[Transcribed page contents]

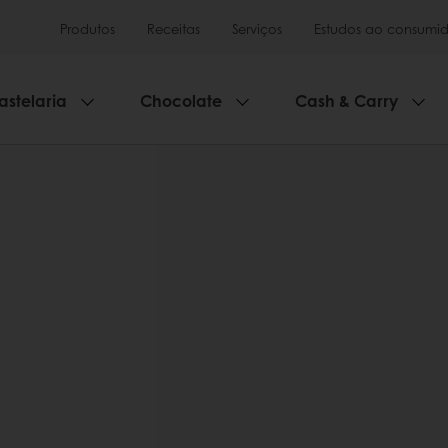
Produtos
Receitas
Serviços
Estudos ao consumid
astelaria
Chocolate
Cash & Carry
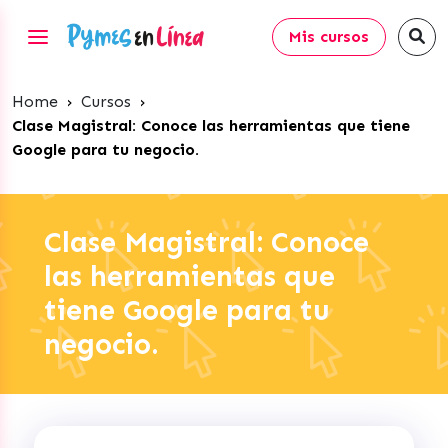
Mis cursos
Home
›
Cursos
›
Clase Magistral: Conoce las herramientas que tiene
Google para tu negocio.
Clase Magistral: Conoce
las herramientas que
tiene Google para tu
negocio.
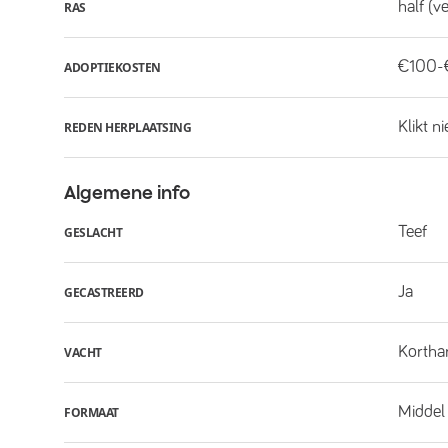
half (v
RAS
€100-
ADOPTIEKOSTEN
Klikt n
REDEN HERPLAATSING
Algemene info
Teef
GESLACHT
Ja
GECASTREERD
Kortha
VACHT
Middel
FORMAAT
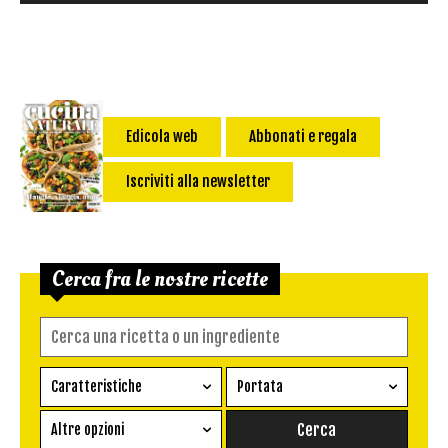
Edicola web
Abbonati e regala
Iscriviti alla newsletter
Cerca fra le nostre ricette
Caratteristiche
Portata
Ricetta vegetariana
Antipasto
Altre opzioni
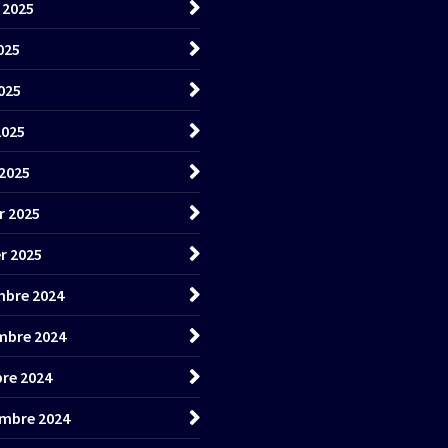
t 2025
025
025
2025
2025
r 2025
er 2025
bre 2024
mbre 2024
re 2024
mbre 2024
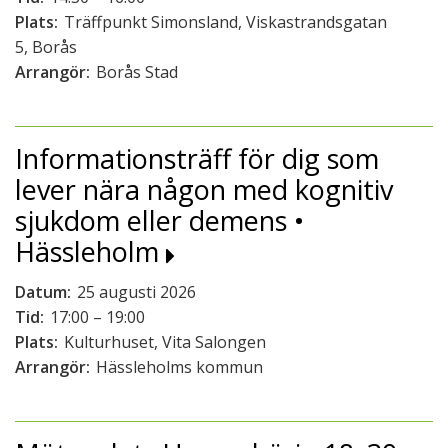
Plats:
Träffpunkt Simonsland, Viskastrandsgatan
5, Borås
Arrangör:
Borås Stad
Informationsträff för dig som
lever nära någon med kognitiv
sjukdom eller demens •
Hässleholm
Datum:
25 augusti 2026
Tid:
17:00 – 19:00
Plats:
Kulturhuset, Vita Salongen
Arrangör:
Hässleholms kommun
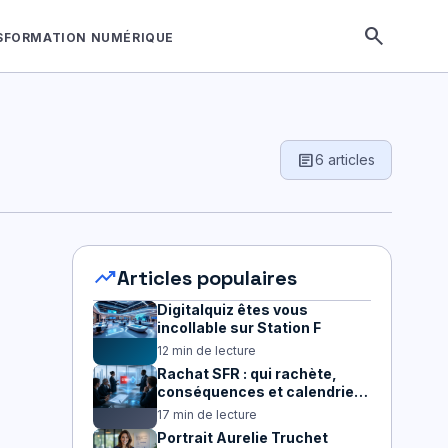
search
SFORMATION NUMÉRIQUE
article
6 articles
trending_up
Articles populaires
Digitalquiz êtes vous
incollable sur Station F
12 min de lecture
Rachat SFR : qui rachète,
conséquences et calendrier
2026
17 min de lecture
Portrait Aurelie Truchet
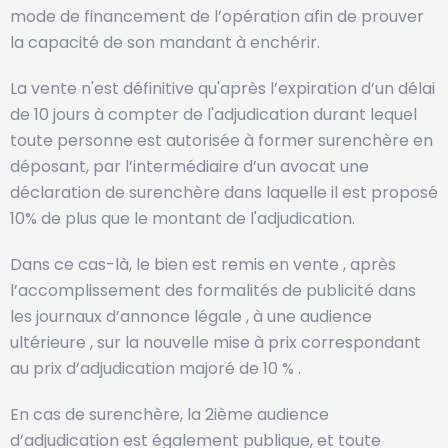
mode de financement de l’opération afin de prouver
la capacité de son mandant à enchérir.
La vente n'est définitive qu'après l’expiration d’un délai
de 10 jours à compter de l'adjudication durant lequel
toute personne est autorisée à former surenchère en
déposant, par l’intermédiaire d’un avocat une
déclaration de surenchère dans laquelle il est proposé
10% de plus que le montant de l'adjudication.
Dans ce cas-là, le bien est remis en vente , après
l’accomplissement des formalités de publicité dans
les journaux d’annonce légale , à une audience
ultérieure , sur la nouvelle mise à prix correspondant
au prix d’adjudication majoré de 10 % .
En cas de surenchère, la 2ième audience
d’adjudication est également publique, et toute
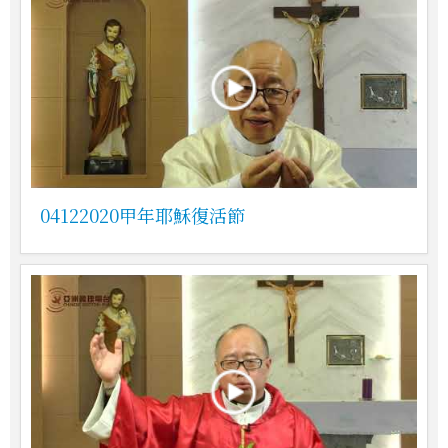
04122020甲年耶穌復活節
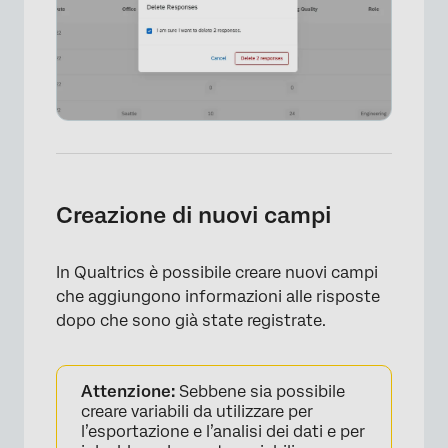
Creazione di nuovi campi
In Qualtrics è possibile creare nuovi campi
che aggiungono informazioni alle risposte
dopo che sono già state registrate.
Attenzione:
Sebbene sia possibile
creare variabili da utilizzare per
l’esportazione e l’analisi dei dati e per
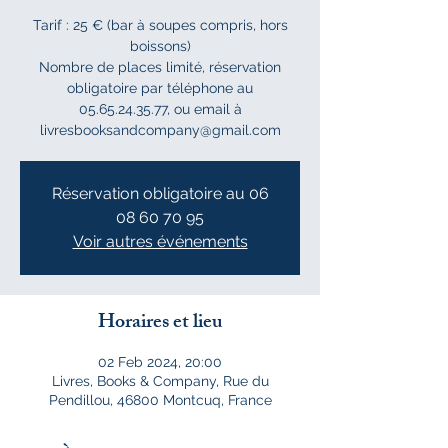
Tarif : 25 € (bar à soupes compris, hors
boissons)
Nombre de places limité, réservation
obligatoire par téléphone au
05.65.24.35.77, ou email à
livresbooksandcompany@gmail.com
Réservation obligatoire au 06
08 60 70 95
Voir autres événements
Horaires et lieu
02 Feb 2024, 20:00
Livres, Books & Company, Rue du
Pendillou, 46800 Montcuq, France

TASK ITEM> Would you set down each line of the data exactly, with no images included?

RESPONSE>
Produtos
Receitas
Serviços
Estudos ao consumid
astelaria
Chocolate
Cash & Carry
Mis cursos
Home
›
Cursos
›
Clase Magistral: Conoce las herramientas que tiene
Google para tu negocio.
Clase Magistral: Conoce
las herramientas que
tiene Google para tu
negocio.
half (v
RAS
€100-
ADOPTIEKOSTEN
Klikt n
REDEN HERPLAATSING
Algemene info
Teef
GESLACHT
Ja
GECASTREERD
Kortha
VACHT
Middel
FORMAAT
Edicola web
Abbonati e regala
Iscriviti alla newsletter
Cerca fra le nostre ricette
Caratteristiche
Portata
Ricetta vegetariana
Antipasto
Altre opzioni
t 2025
025
025
2025
2025
r 2025
er 2025
bre 2024
mbre 2024
re 2024
mbre 2024
Plats:
Träffpunkt Simonsland, Viskastrandsgatan
5, Borås
Arrangör:
Borås Stad
Informationsträff för dig som
lever nära någon med kognitiv
sjukdom eller demens •
Hässleholm
Datum:
25 augusti 2026
Tid:
17:00 – 19:00
Plats:
Kulturhuset, Vita Salongen
Arrangör:
Hässleholms kommun
search
SFORMATION NUMÉRIQUE
article
6 articles
trending_up
Articles populaires
Digitalquiz êtes vous
incollable sur Station F
12 min de lecture
Rachat SFR : qui rachète,
conséquences et calendrier
2026
17 min de lecture
Portrait Aurelie Truchet
mode de financement de l’opération afin de prouver
la capacité de son mandant à enchérir.
La vente n'est définitive qu'après l’expiration d’un délai
de 10 jours à compter de l'adjudication durant lequel
toute personne est autorisée à former surenchère en
déposant, par l’intermédiaire d’un avocat une
déclaration de surenchère dans laquelle il est proposé
10% de plus que le montant de l'adjudication.
Dans ce cas-là, le bien est remis en vente , après
l’accomplissement des formalités de publicité dans
les journaux d’annonce légale , à une audience
ultérieure , sur la nouvelle mise à prix correspondant
au prix d’adjudication majoré de 10 % .
En cas de surenchère, la 2ième audience
d’adjudication est également publique, et toute
04122020甲年耶穌復活節
Creazione di nuovi campi
In Qualtrics è possibile creare nuovi campi
che aggiungono informazioni alle risposte
dopo che sono già state registrate.
Attenzione:
Sebbene sia possibile
creare variabili da utilizzare per
l’esportazione e l’analisi dei dati e per
Tarif : 25 € (bar à soupes compris, hors
boissons)
Nombre de places limité, réservation
obligatoire par téléphone au
05.65.24.35.77, ou email à
livresbooksandcompany@gmail.com
Réservation obligatoire au 06
08 60 70 95
Voir autres événements
Horaires et lieu
02 Feb 2024, 20:00
Livres, Books & Company, Rue du
Pendillou, 46800 Montcuq, France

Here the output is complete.